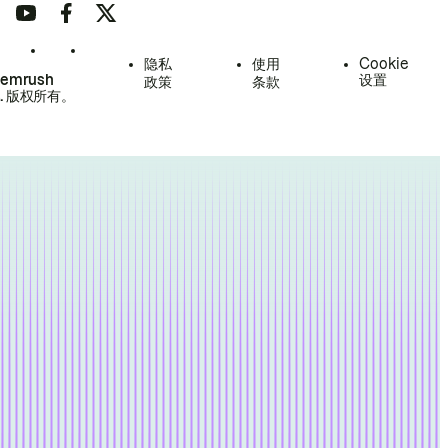
隐私
使用
Cookie
Semrush
设置
政策
条款
.
版权所有。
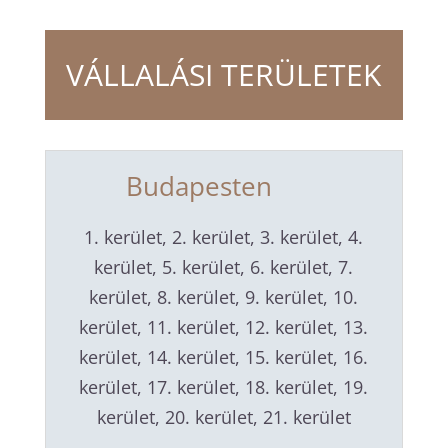
VÁLLALÁSI TERÜLETEK
Budapesten
1. kerület, 2. kerület, 3. kerület, 4.
kerület, 5. kerület, 6. kerület, 7.
kerület, 8. kerület, 9. kerület, 10.
kerület, 11. kerület, 12. kerület, 13.
kerület, 14. kerület, 15. kerület, 16.
kerület, 17. kerület, 18. kerület, 19.
kerület, 20. kerület, 21. kerület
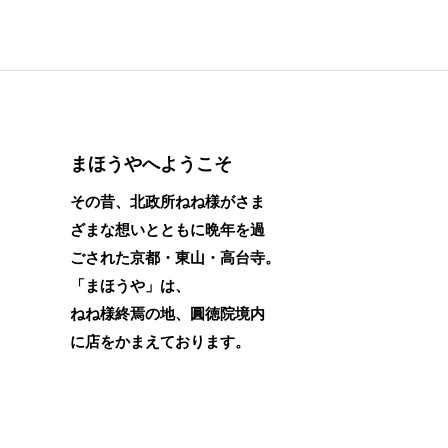
まほうやへようこそ
その昔、北政所ねね様がさま
ざまな想いとともに晩年を過
ごされた京都・東山・高台寺。
「まほうや」は、
ねね様終焉の地、圓徳院境内
に店をかまえております。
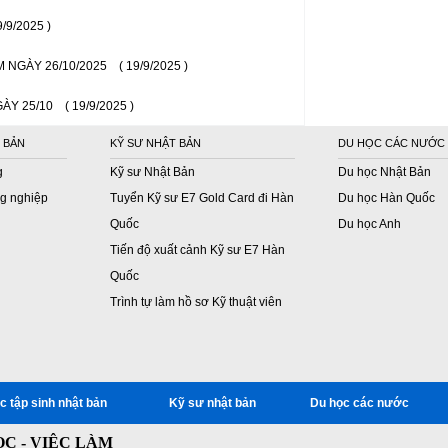
9/9/2025 )
 NGÀY 26/10/2025
( 19/9/2025 )
ÀY 25/10
( 19/9/2025 )
 BẢN
KỸ SƯ NHẬT BẢN
DU HỌC CÁC NƯỚC
g
Kỹ sư Nhật Bản
Du học Nhật Bản
g nghiệp
Tuyển Kỹ sư E7 Gold Card đi Hàn
Du học Hàn Quốc
Quốc
Du học Anh
Tiến độ xuất cảnh Kỹ sư E7 Hàn
Quốc
Trình tự làm hồ sơ Kỹ thuật viên
c tập sinh nhật bản
Kỹ sư nhật bản
Du học các nước
C - VIỆC LÀM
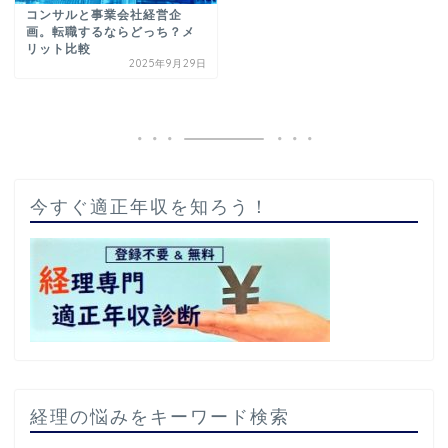
コンサルと事業会社経営企
画。転職するならどっち？メ
リット比較
2025年9月29日
今すぐ適正年収を知ろう！
経理の悩みをキーワード検索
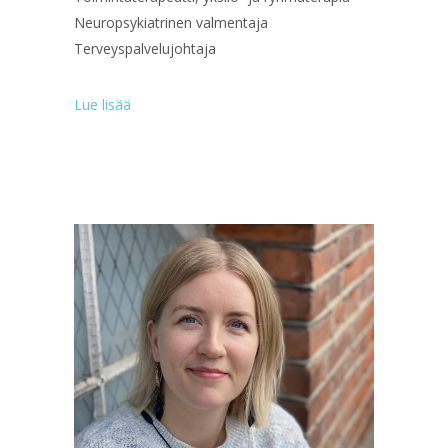
Neuropsykiatrinen valmentaja
Terveyspalvelujohtaja
Lue lisää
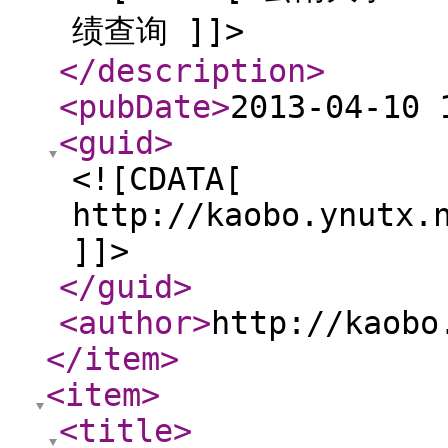
绩查询 ]]>
</description
>
<pubDate
>
2013-04-10 
<guid
>
<![CDATA[
http://kaobo.ynutx.
]]>
</guid
>
<author
>
http://kaobo
</item
>
<item
>
<title
>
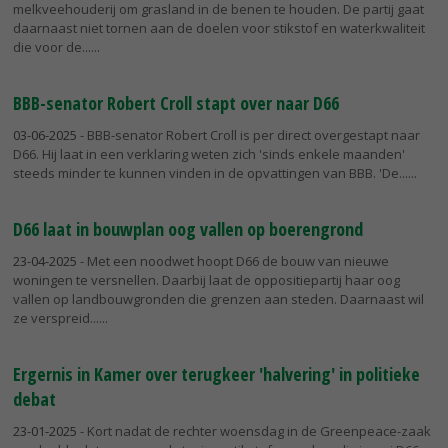
melkveehouderij om grasland in de benen te houden. De partij gaat
daarnaast niet tornen aan de doelen voor stikstof en waterkwaliteit
die voor de...
BBB-senator Robert Croll stapt over naar D66
03-06-2025
- BBB-senator Robert Croll is per direct overgestapt naar
D66. Hij laat in een verklaring weten zich 'sinds enkele maanden'
steeds minder te kunnen vinden in de opvattingen van BBB. 'De...
D66 laat in bouwplan oog vallen op boerengrond
23-04-2025
- Met een noodwet hoopt D66 de bouw van nieuwe
woningen te versnellen. Daarbij laat de oppositiepartij haar oog
vallen op landbouwgronden die grenzen aan steden. Daarnaast wil
ze verspreid...
Ergernis in Kamer over terugkeer 'halvering' in politieke
debat
23-01-2025
- Kort nadat de rechter woensdag in de Greenpeace-zaak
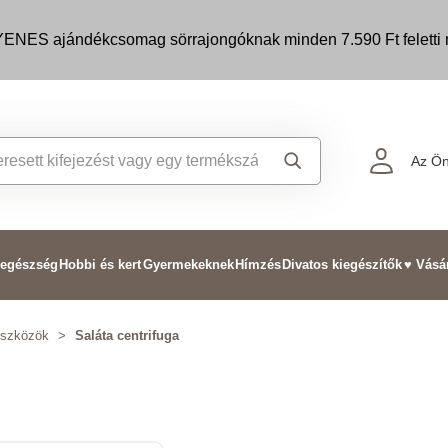
ENES ajándékcsomag sörrajongóknak minden 7.590 Ft feletti m
Az Ön
 egészség
Hobbi és kert
Gyermekeknek
Hímzés
Divatos kiegészítők
♥ Vásá
eszközök
>
Saláta centrifuga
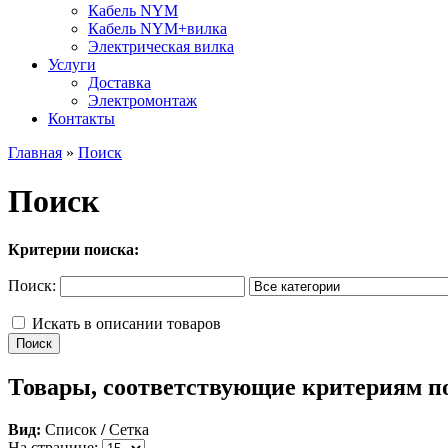
Кабель NYM
Кабель NYM+вилка
Электрическая вилка
Услуги
Доставка
Электромонтаж
Контакты
Главная
»
Поиск
Поиск
Критерии поиска:
Поиск:
Искать в описании товаров
Товары, соответствующие критериям п
Вид:
Список
/
Сетка
На странице:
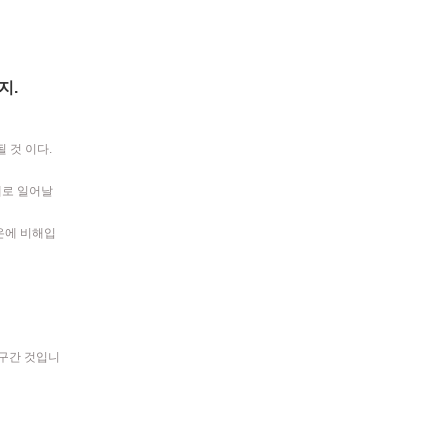
지.
 것 이다.
제로 일어날
 온에 비해입
 마구간 것입니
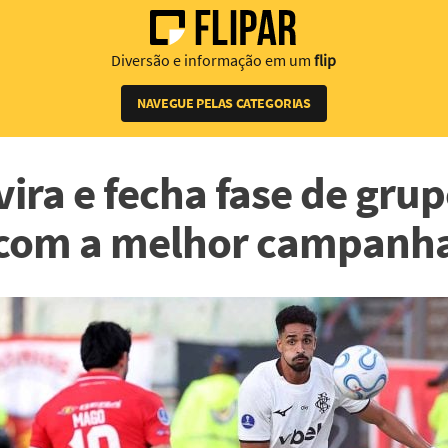
Diversão e informação em um
flip
NAVEGUE PELAS CATEGORIAS
ira e fecha fase de gru
com a melhor campanh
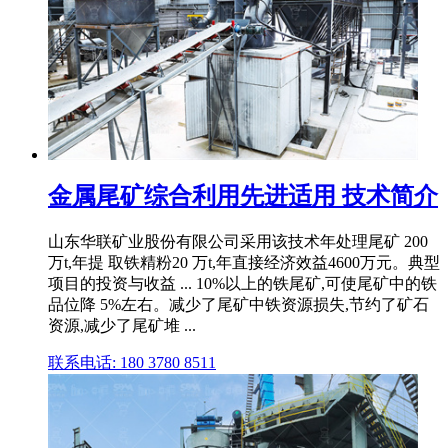
金属尾矿综合利用先进适用 技术简介
山东华联矿业股份有限公司采用该技术年处理尾矿 200
万t,年提 取铁精粉20 万t,年直接经济效益4600万元。典型
项目的投资与收益 ... 10%以上的铁尾矿,可使尾矿中的铁
品位降 5%左右。减少了尾矿中铁资源损失,节约了矿石
资源,减少了尾矿堆 ...
联系电话: 180 3780 8511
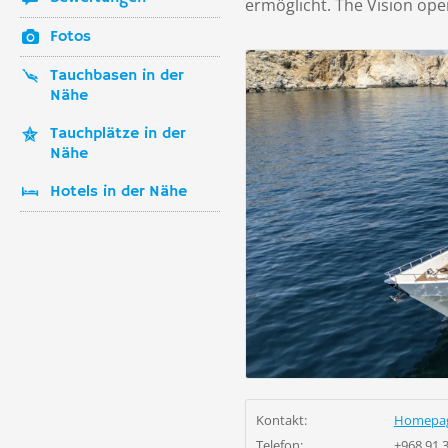
ermöglicht. The Vision ope
Fotos
Tauchbasen in der
Nähe
Tauchplätze in der
Nähe
Hotels in der Nähe
Kontakt:
Homepa
Telefon:
+968 91 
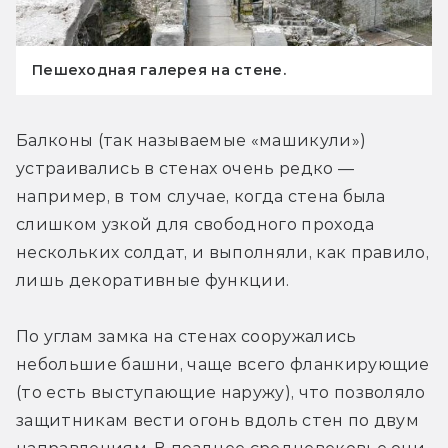
Пешеходная галерея на стене.
Балконы (так называемые «машикули») 
устраивались в стенах очень редко — 
например, в том случае, когда стена была 
слишком узкой для свободного прохода 
нескольких солдат, и выполняли, как правило, 
лишь декоративные функции.
По углам замка на стенах сооружались 
небольшие башни, чаще всего фланкирующие 
(то есть выступающие наружу), что позволяло 
защитникам вести огонь вдоль стен по двум 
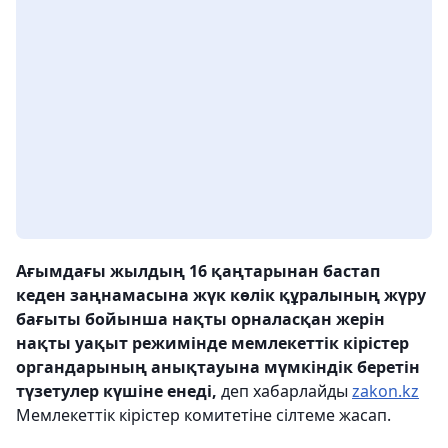
Ағымдағы жылдың 16 қаңтарынан бастап
кеден заңнамасына жүк көлік құралының жүру
бағыты бойынша нақты орналасқан жерін
нақты уақыт режимінде мемлекеттік кірістер
органдарының анықтауына мүмкіндік беретін
түзетулер күшіне енеді,
деп хабарлайды
zakon.kz
Мемлекеттік кірістер комитетіне сілтеме жасап.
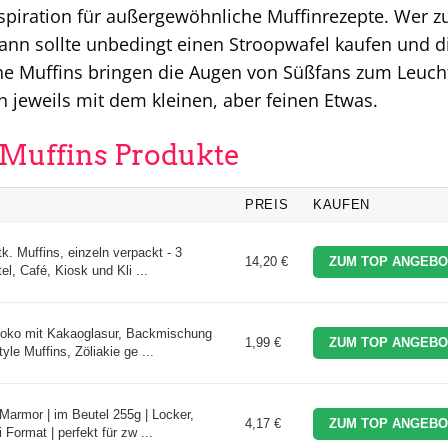
nspiration für außergewöhnliche Muffinrezepte. Wer 
kann sollte unbedingt einen Stroopwafel kaufen und d
he Muffins bringen die Augen von Süßfans zum Leuch
 jeweils mit dem kleinen, aber feinen Etwas.
n Muffins Produkte
PREIS
KAUFEN
. Muffins, einzeln verpackt - 3
14,20 €
ZUM TOP ANGEBO
el, Café, Kiosk und Kli ...
hoko mit Kakaoglasur, Backmischung
1,99 €
ZUM TOP ANGEBO
le Muffins, Zöliakie ge ...
Marmor | im Beutel 255g | Locker,
4,17 €
ZUM TOP ANGEBO
 Format | perfekt für zw ...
+++
▶ _How to complete this task_
Only the lines starting at the one that includes "- Kort nadat" and ending at the one that includes "资源,减少了尾矿堆 ..." should be retyped, exactly, from the records above; no pictures.

▶ _Solved exercise_
- Kort nadat de rechter woensdag in de Greenpeace-zaak
ENES ajándékcsomag sörrajongóknak minden 7.590 Ft feletti m
Az Ön
 egészség
Hobbi és kert
Gyermekeknek
Hímzés
Divatos kiegészítők
♥ Vásá
eszközök
>
Saláta centrifuga
Кабель NYM
Кабель NYM+вилка
Электрическая вилка
Услуги
Доставка
Электромонтаж
Контакты
Главная
»
Поиск
Поиск
Критерии поиска:
Поиск:
Искать в описании товаров
Товары, соответствующие критериям п
Вид:
Список
/
Сетка
На странице:
지.
 것 이다.
제로 일어날
 온에 비해입
 마구간 것입니
Diversão e informação em um
flip
NAVEGUE PELAS CATEGORIAS
ira e fecha fase de gru
com a melhor campanh
金属尾矿综合利用先进适用 技术简介
山东华联矿业股份有限公司采用该技术年处理尾矿 200
万t,年提 取铁精粉20 万t,年直接经济效益4600万元。典型
项目的投资与收益 ... 10%以上的铁尾矿,可使尾矿中的铁
品位降 5%左右。减少了尾矿中铁资源损失,节约了矿石
资源,减少了尾矿堆 ...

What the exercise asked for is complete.